Our other areas of Research
Caffein (David Blum)
Caffeine is the most widely consumed psychoactive substance in the world. It is well established that it promotes attentional processes, arousal, information processing and therefore has a significant impact on cognitive performance in humans and animals. The main targets of caffeine are receptors called adenosinergic receptors. The effects of caffeine are particularly linked to its ability to block one of these receptors called the A2A adenosinergic receptor.
Recent work also suggests an effect of caffeine on memory processes, and long-term memory in particular, independent of its attentional effects. This observation is linked to various epidemiological studies proposing that habitual caffeine consumption reduces cognitive decline during aging.
Other prospective studies also emphasize the inverse relationship between caffeine consumption and the risk of developing Alzheimer's disease. The protective effects of caffeine would be optimal for doses corresponding to 3 to 4 cups per day.
Finally, our experimental studies on animal models of Alzheimer's disease reproducing the lesions and associated memory disorders demonstrate a beneficial effect of caffeine at comparable doses. The conversation, 23 Juillet 2018)
All of these observations suggest that the use of caffeine or caffeine-derived molecules could be a therapeutic option in patients with Alzheimer's disease. We have set up CAFCA, a multicenter, double-blind, placebo-controlled phase 3 therapeutic trial evaluating the effect of a 30-week caffeine treatment on cognition in early to moderate Alzheimer's disease. https://www.cafca-alzheimer.fr/
Retinal dystrophies and neurodegenerative diseases (Claire-Marie Dhaenens)
MFSD8 gene variants are associated with isolated macular dystrophies (macular damage with reduced visual acuity) but also with syndromic forms: ceroid lipofuscinoses (a group of progressive neurodegenerative genetic diseases clinically characterized by intellectual deficit, epilepsy, and vision loss with retinal degeneration).
Our aim is to study the impact of different MFSD8 genotypes on the CLN7 protein itself and on global gene and protein expression.
This project will allow us to research the markers and mechanisms responsible for the phenotypic continuum linked to mutations in the MFSD8 gene.
RFC1 and Parkinsonian syndromes (Vincent Huin)
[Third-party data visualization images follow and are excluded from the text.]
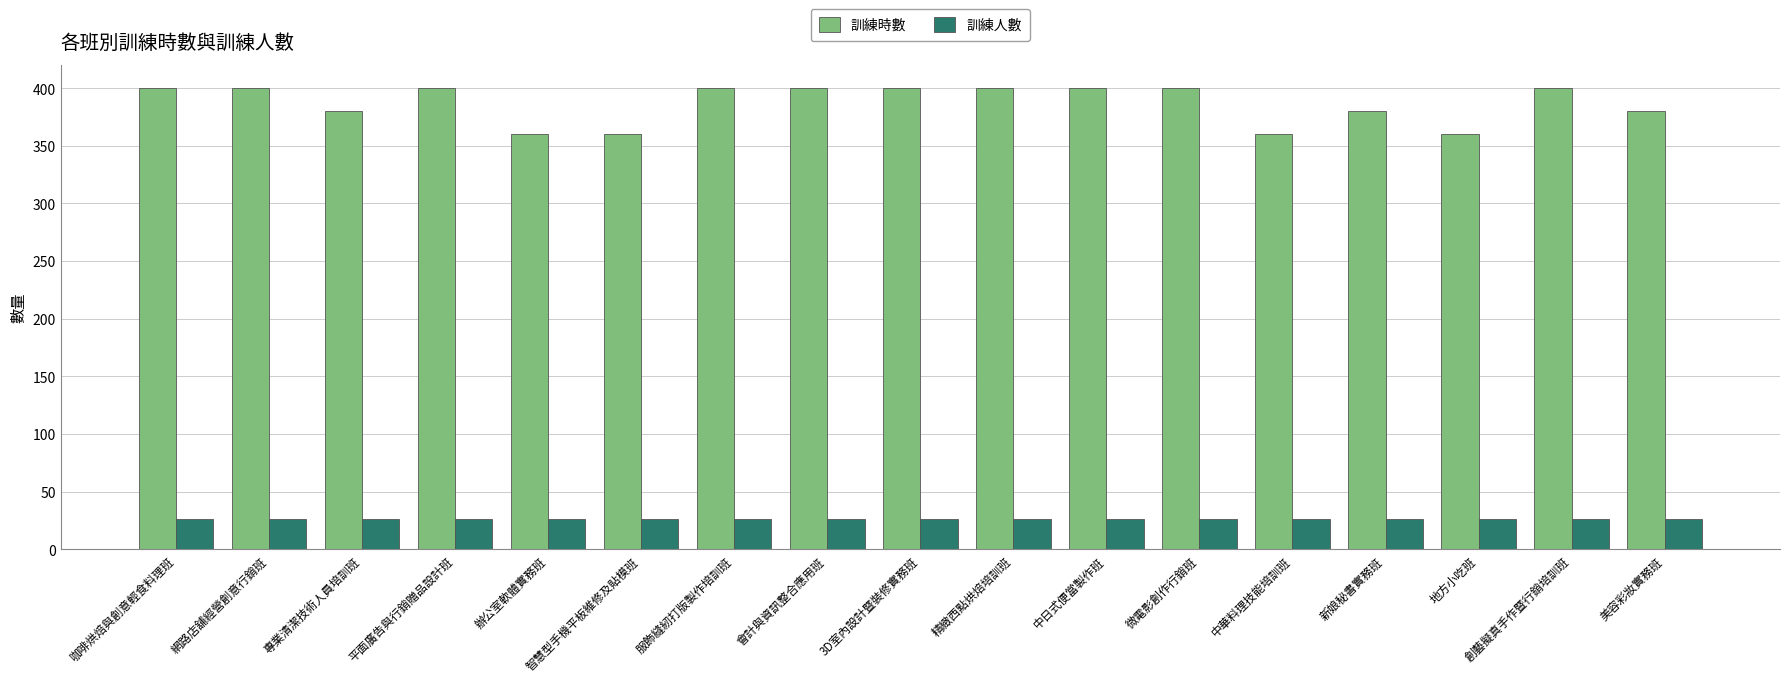

What value does the 訓練時數 series have at 辦公室軟體實務班?

360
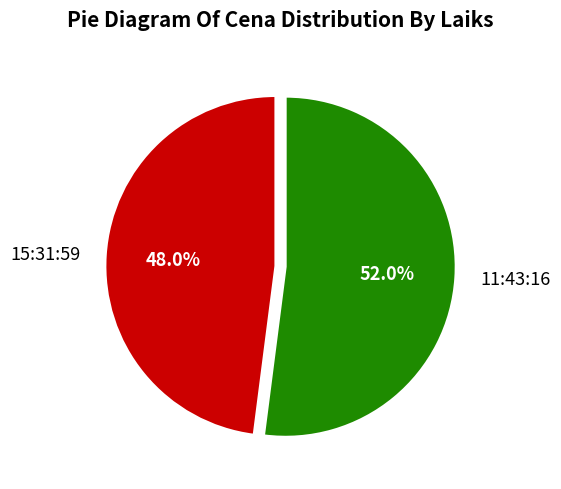

Which category has the biggest portion of the pie?

11:43:16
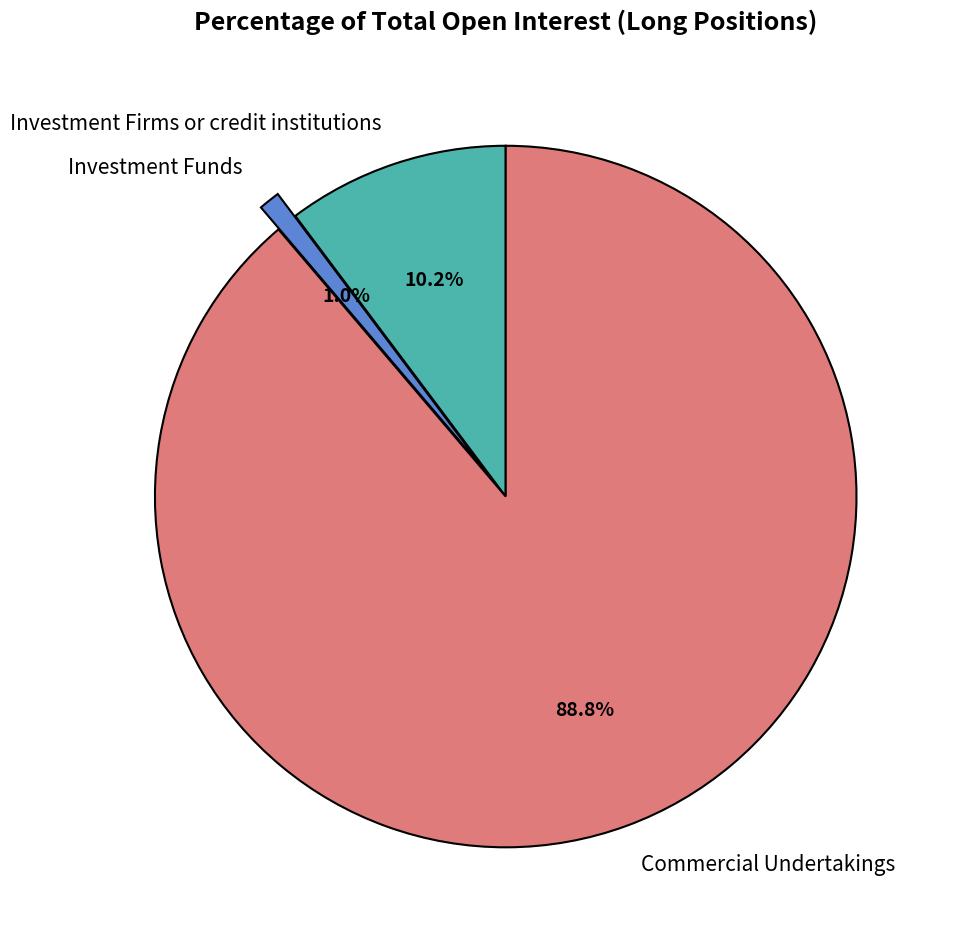

To the nearest percent, what is the average slice percentage?

33%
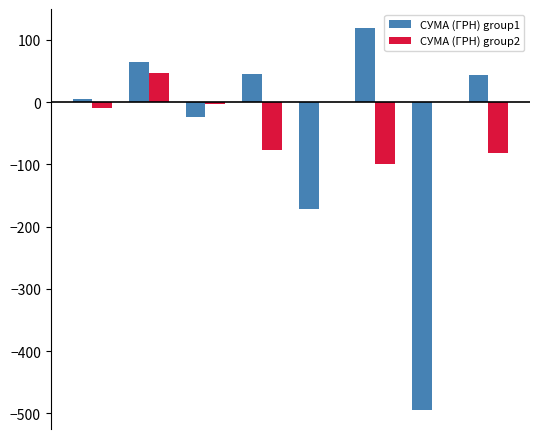

Count the number of data series in this chart.

2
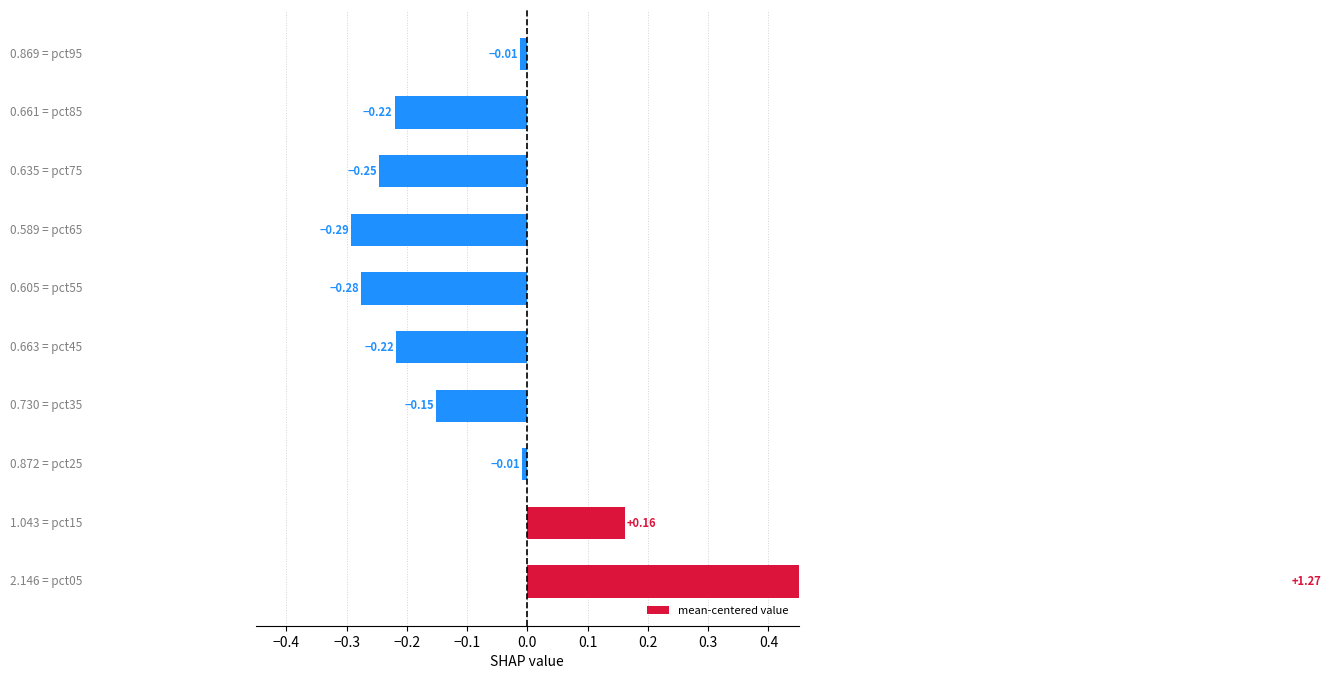

Is it true that the value at 0.3 is -0.2?

True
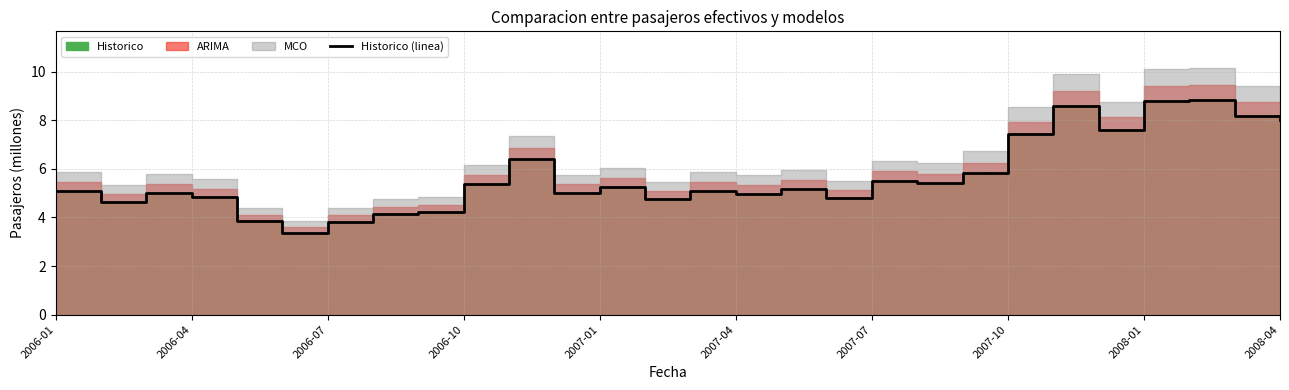

What is the greatest value displayed?

8.8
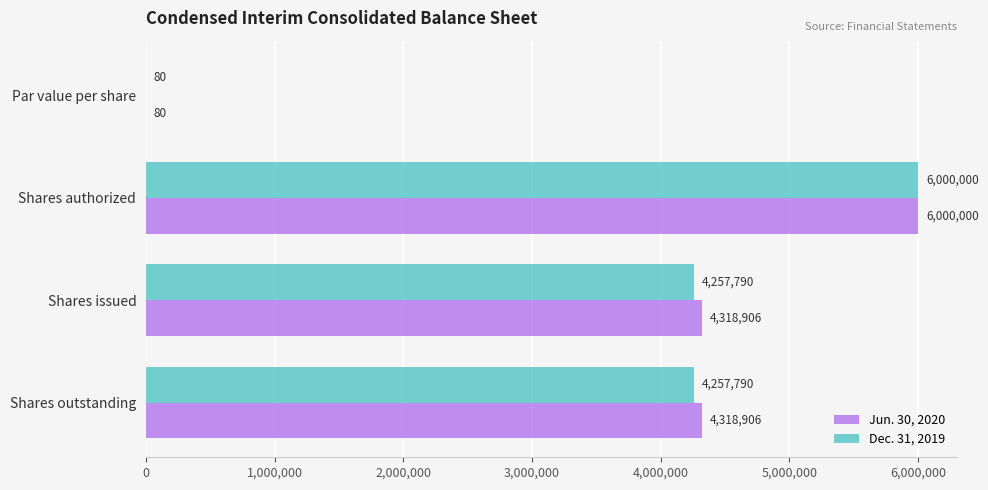

What is the sum of the Dec. 31, 2019 values at Shares outstanding and Par value per share?

4257870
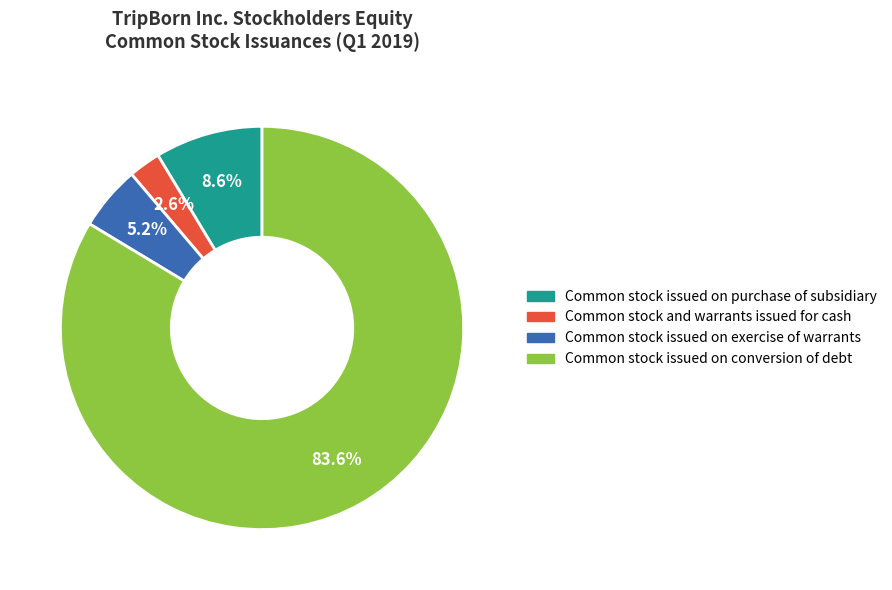

Which slice is the smallest?

Common stock and warrants issued for cash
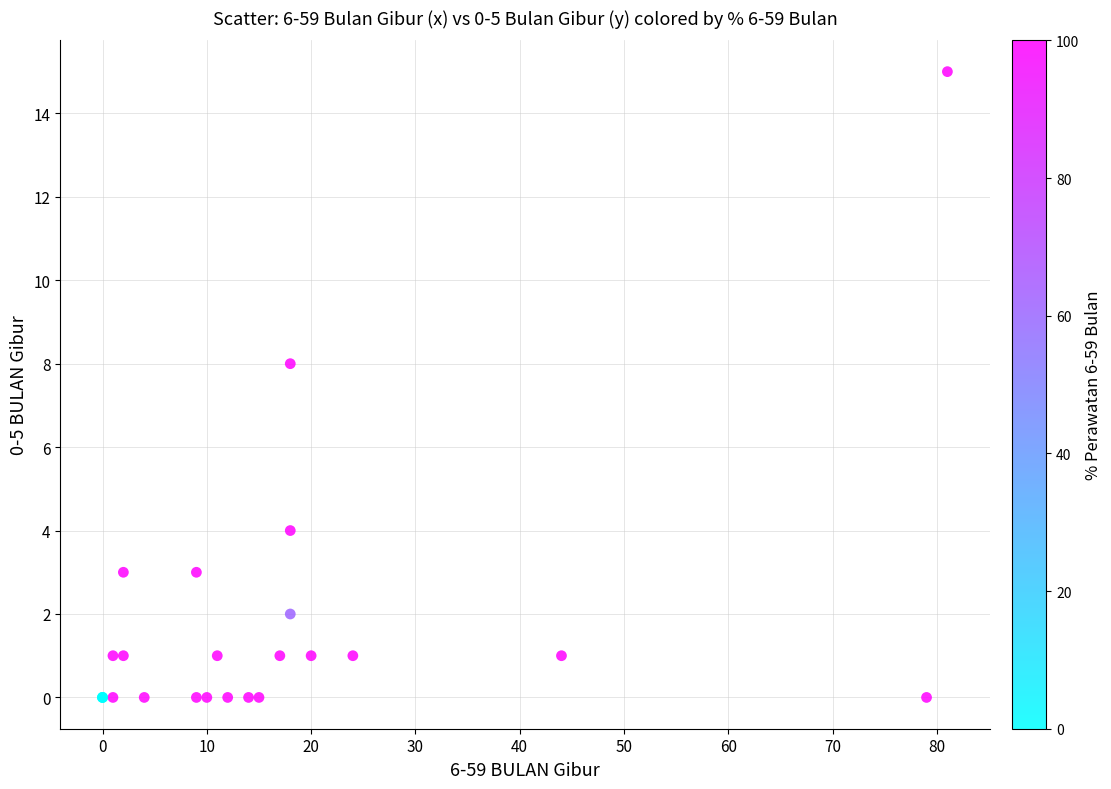

What Y value in the scatter plot is closest to 7?

8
Cerebellar ataxia with neuropathy and vestibular areflexia syndrome (CANVAS) is a neurodegenerative disease characterized by sensory neuronopathy, cerebellar ataxia, and vestibular ataxia. CANVAS is caused by biallelic mutations in intron 2 of the RFC1 gene. The RFC1 gene encodes a ubiquitous protein involved in DNA replication and repair. The phenotype of patients includes chronic cough, dysautonomia, and cognitive impairment.
Our team recently reported cases of parkinsonism in 10% of CANVAS patients. Similarities have also been noted between CANVAS and the clinical impairments observed in multiple system atrophy with the association of cerebellar dysfunction, dysautonomia, cognitive impairment, and parkinsonism. Other studies in small cohorts of Parkinson's disease (PD) patients have reported 1–2% of early-onset PD patients with biallelic RFC1 mutations.
These parkinsonian syndromes are characterized by the abnormal accumulation of α-synuclein aggregates in the brain of patients, classified as synucleinopathies. These observations and preliminary data raise the question of a possible association between RFC1 mutations and the occurrence of synucleinopathies.